Problem details = Every line with "оплаты" in it must be copied from the data.

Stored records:
■ ■ ■ ■ ■

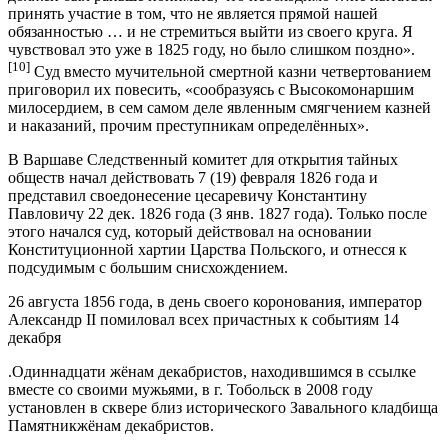
принять участие в том, что не является прямой нашей
обязанностью … и не стремиться выйти из своего круга. Я
чувствовал это уже в 1825 году, но было слишком поздно».
[10]
Суд вместо мучительной смертной казни четвертованием
приговорил их повесить, «сообразуясь с Высокомонаршим
милосердием, в сем самом деле явленным смягчением казней
и наказаний, прочим преступникам определённых».
В Варшаве Следственный комитет для открытия тайных
обществ начал действовать 7 (19) февраля 1826 года и
представил своедонесение цесаревичу Константину
Павловичу 22 дек. 1826 года (3 янв. 1827 года). Только после
этого начался суд, который действовал на основании
Конституционной хартии Царства Польского, и отнесся к
подсудимым с большим снисхождением.
26 августа 1856 года, в день своего коронования, император
Александр II помиловал всех причастных к событиям 14
декабря
.Одиннадцати жёнам декабристов, находившимся в ссылке
вместе со своими мужьями, в г. Тобольск в 2008 году
установлен в сквере близ исторического Завального кладбища
Памятникжёнам декабристов.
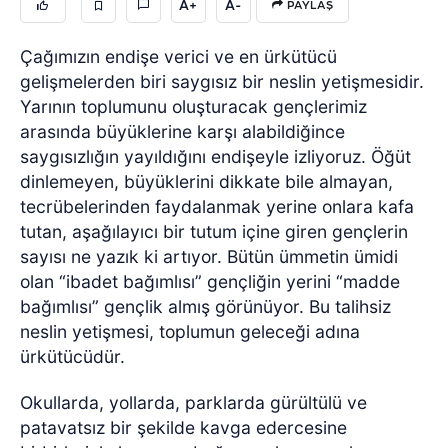
A+
A-
PAYLAŞ
Çağımızın endişe verici ve en ürkütücü
gelişmelerden biri saygısız bir neslin yetişmesidir.
Yarının toplumunu oluşturacak gençlerimiz
arasında büyüklerine karşı alabildiğince
saygısızlığın yayıldığını endişeyle izliyoruz. Öğüt
dinlemeyen, büyüklerini dikkate bile almayan,
tecrübelerinden faydalanmak yerine onlara kafa
tutan, aşağılayıcı bir tutum içine giren gençlerin
sayısı ne yazık ki artıyor. Bütün ümmetin ümidi
olan “ibadet bağımlısı” gençliğin yerini “madde
bağımlısı” gençlik almış görünüyor. Bu talihsiz
neslin yetişmesi, toplumun geleceği adına
ürkütücüdür.
Okullarda, yollarda, parklarda gürültülü ve
patavatsız bir şekilde kavga edercesine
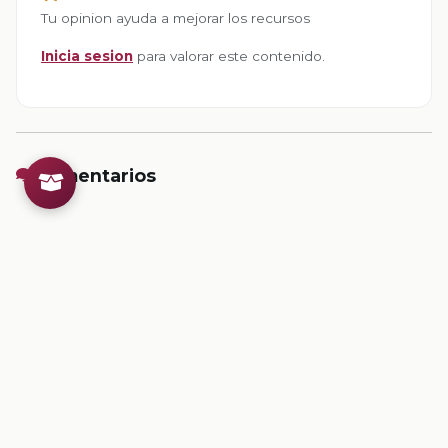
Tu opinion ayuda a mejorar los recursos
Inicia sesion
para valorar este contenido.
Comentarios
Inicia sesion
para dejar un comentario.
💡
Sugerencias de contenido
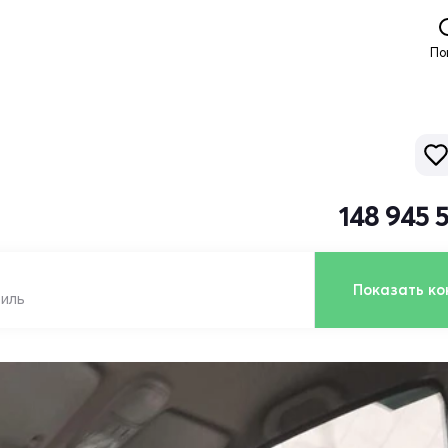
По
148 945 
Показать ко
биль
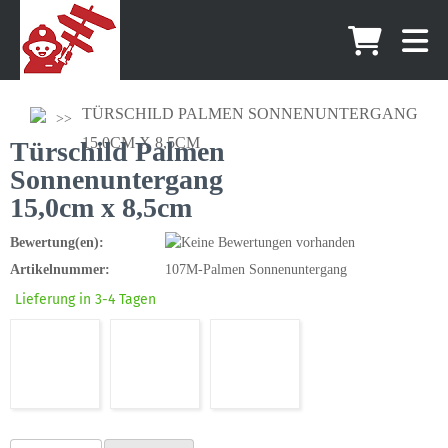
TÜRSCHILD PALMEN SONNENUNTERGANG
15,0CM X 8,5CM
Türschild Palmen
Sonnenuntergang
15,0cm x 8,5cm
Bewertung(en):
Artikelnummer:
107M-Palmen Sonnenuntergang
Lieferung in 3-4 Tagen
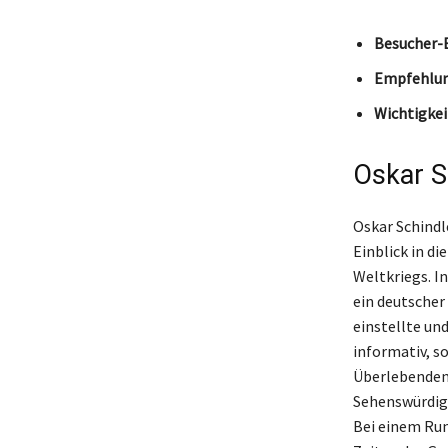
Besucher-E
Empfehlun
Wichtigkei
Oskar S
Oskar Schindl
Einblick in d
Weltkriegs. I
ein deutscher 
einstellte un
informativ, s
Überlebenden
Sehenswürdigk
Bei einem Run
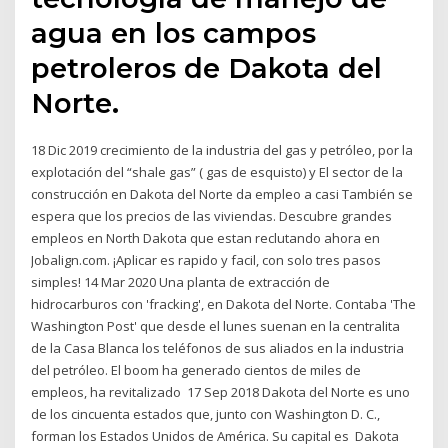
agua en los campos
petroleros de Dakota del
Norte.
18 Dic 2019 crecimiento de la industria del gas y petróleo, por la
explotación del “shale gas” ( gas de esquisto) y El sector de la
construcción en Dakota del Norte da empleo a casi También se
espera que los precios de las viviendas. Descubre grandes
empleos en North Dakota que estan reclutando ahora en
Jobalign.com. ¡Aplicar es rapido y facil, con solo tres pasos
simples! 14 Mar 2020 Una planta de extracción de
hidrocarburos con 'fracking', en Dakota del Norte. Contaba 'The
Washington Post' que desde el lunes suenan en la centralita
de la Casa Blanca los teléfonos de sus aliados en la industria
del petróleo. El boom ha generado cientos de miles de
empleos, ha revitalizado 17 Sep 2018 Dakota del Norte es uno
de los cincuenta estados que, junto con Washington D. C.,
forman los Estados Unidos de América. Su capital es Dakota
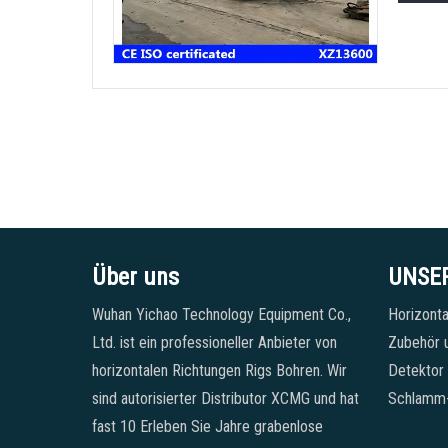
Über uns
UNSE
Wuhan Yichao Technology Equipment Co.,
Horizonta
Ltd. ist ein professioneller Anbieter von
Zubehör u
horizontalen Richtungen Rigs Bohren. Wir
Detektor
sind autorisierter Distributor XCMG und hat
Schlamm
fast 10 Erleben Sie Jahre grabenlose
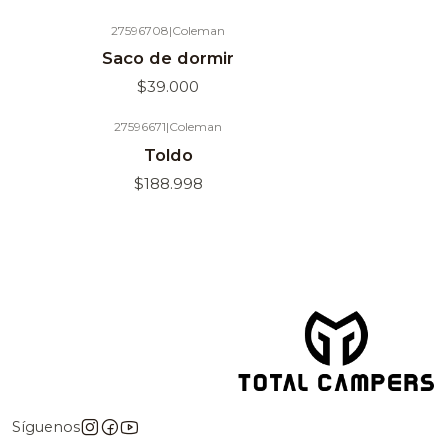
27596708
|
Coleman
Agotado
Agotado
Saco de dormir
$39.000
27596671
|
Coleman
Agotado
Agotado
Toldo
$188.998
Síguenos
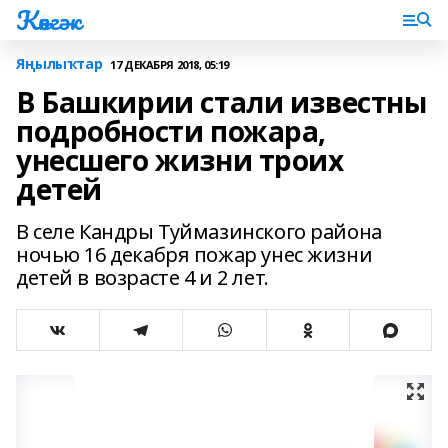
Көнгәк
Яңылыҡтар
17 ДЕКАБРЯ 2018, 05:19
В Башкирии стали известны
подробности пожара,
унесшего жизни троих
детей
В селе Кандры Туймазинского района
ночью 16 декабря пожар унес жизни
детей в возрасте 4 и 2 лет.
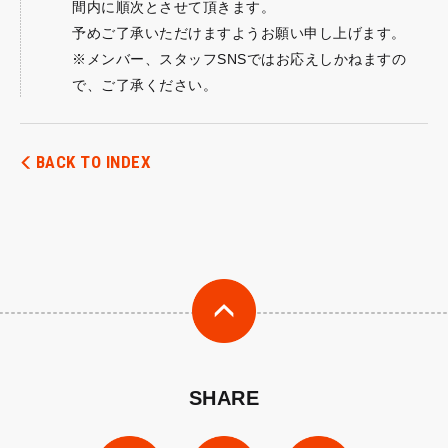
間内に順次とさせて頂きます。
予めご了承いただけますようお願い申し上げます。
※メンバー、スタッフSNSではお応えしかねますの
で、ご了承ください。
BACK TO INDEX
SHARE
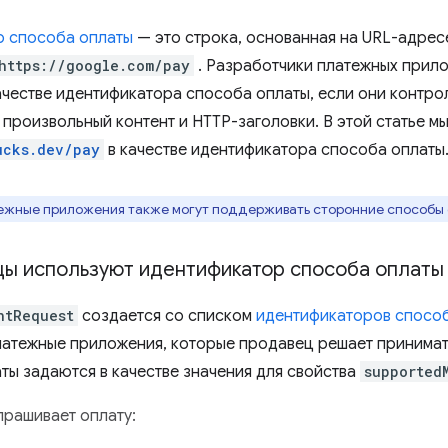
р способа оплаты
— это строка, основанная на URL-адрес
https://google.com/pay
. Разработчики платежных прил
ачестве идентификатора способа оплаты, если они контрол
 произвольный контент и HTTP-заголовки. В этой статье м
ucks.dev/pay
в качестве идентификатора способа оплаты
жные приложения также могут поддерживать сторонние способы 
цы используют идентификатор способа оплаты
ntRequest
создается со списком
идентификаторов спосо
атежные приложения, которые продавец решает принимат
ты задаются в качестве значения для свойства
supported
прашивает оплату:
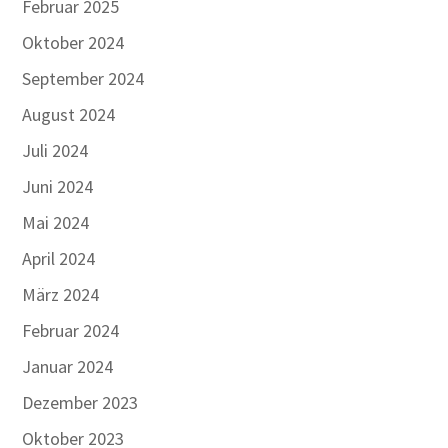
Februar 2025
Oktober 2024
September 2024
August 2024
Juli 2024
Juni 2024
Mai 2024
April 2024
März 2024
Februar 2024
Januar 2024
Dezember 2023
Oktober 2023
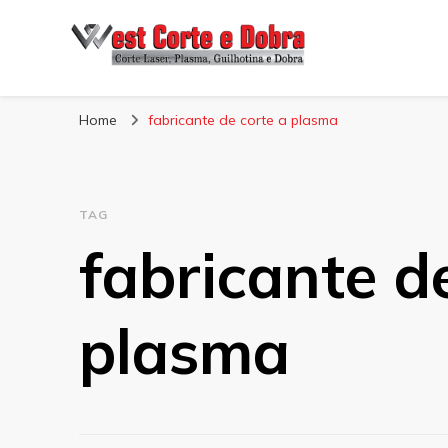
Blog West Corte 
Home
fabricante de corte a plasma
TAG
fabricante d
plasma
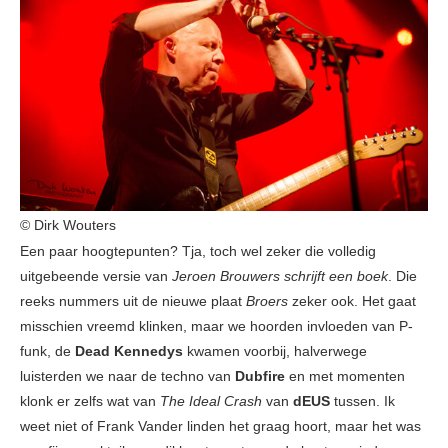
© Dirk Wouters
Een paar hoogtepunten? Tja, toch wel zeker die volledig
uitgebeende versie van
Jeroen Brouwers schrijft een boek
. Die
reeks nummers uit de nieuwe plaat
Broers
zeker ook. Het gaat
misschien vreemd klinken, maar we hoorden invloeden van P-
funk, de
Dead Kennedys
kwamen voorbij, halverwege
luisterden we naar de techno van
Dubfire
en met momenten
klonk er zelfs wat van
The Ideal Crash
van
dEUS
tussen. Ik
weet niet of Frank Vander linden het graag hoort, maar het was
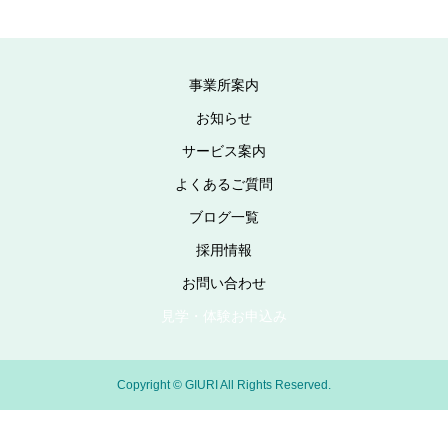
事業所案内
お知らせ
サービス案内
よくあるご質問
ブログ一覧
採用情報
お問い合わせ
見学・体験お申込み
Copyright © GIURI All Rights Reserved.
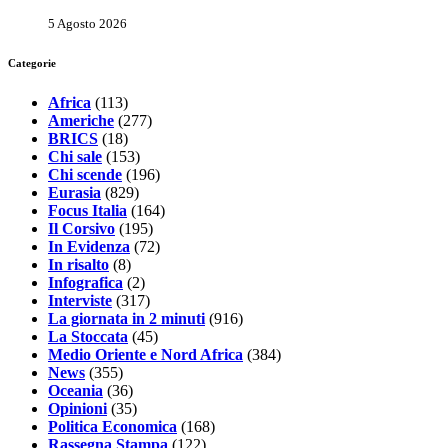
5 Agosto 2026
Categorie
Africa
(113)
Americhe
(277)
BRICS
(18)
Chi sale
(153)
Chi scende
(196)
Eurasia
(829)
Focus Italia
(164)
Il Corsivo
(195)
In Evidenza
(72)
In risalto
(8)
Infografica
(2)
Interviste
(317)
La giornata in 2 minuti
(916)
La Stoccata
(45)
Medio Oriente e Nord Africa
(384)
News
(355)
Oceania
(36)
Opinioni
(35)
Politica Economica
(168)
Rassegna Stampa
(122)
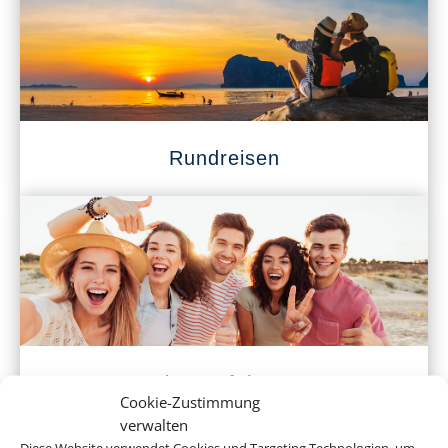
Rundreisen
Klassenfahrten
Cookie-Zustimmung
verwalten
Diese Website verwendet Cookies und Targeting Technologien, um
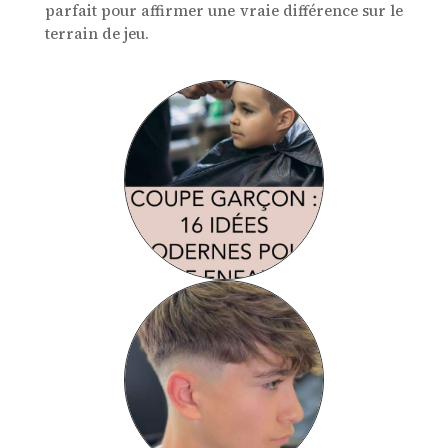
parfait pour affirmer une vraie différence sur le
terrain de jeu.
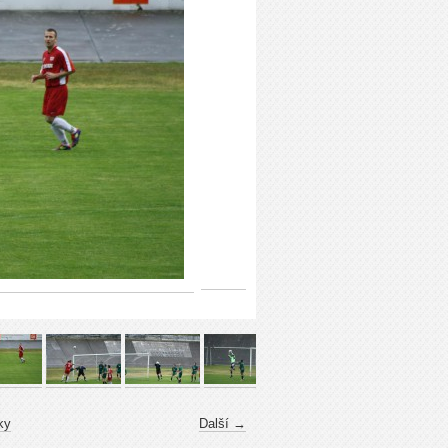
ky
Další →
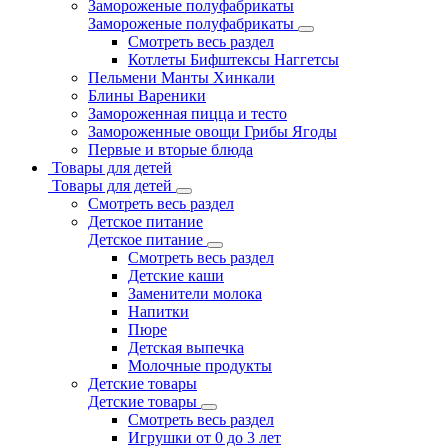
Замороженые полуфабрикаты
Замороженые полуфабрикаты
Смотреть весь раздел
Котлеты Бифштексы Наггетсы
Пельмени Манты Хинкали
Блины Вареники
Замороженная пицца и тесто
Замороженные овощи Грибы Ягоды
Первые и вторые блюда
Товары для детей
Товары для детей
Смотреть весь раздел
Детское питание
Детское питание
Смотреть весь раздел
Детские каши
Заменители молока
Напитки
Пюре
Детская выпечка
Молочные продукты
Детские товары
Детские товары
Смотреть весь раздел
Игрушки от 0 до 3 лет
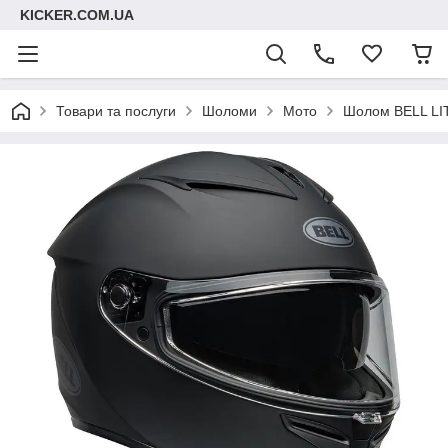
KICKER.COM.UA
Товари та послуги
Шоломи
Мото
Шолом BELL LIT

■ ■ ■ ■ ■

Exercise output =
р способа оплаты
ачестве идентификатора способа оплаты, если они контрол
в качестве идентификатора способа оплаты
цы используют идентификатор способа оплаты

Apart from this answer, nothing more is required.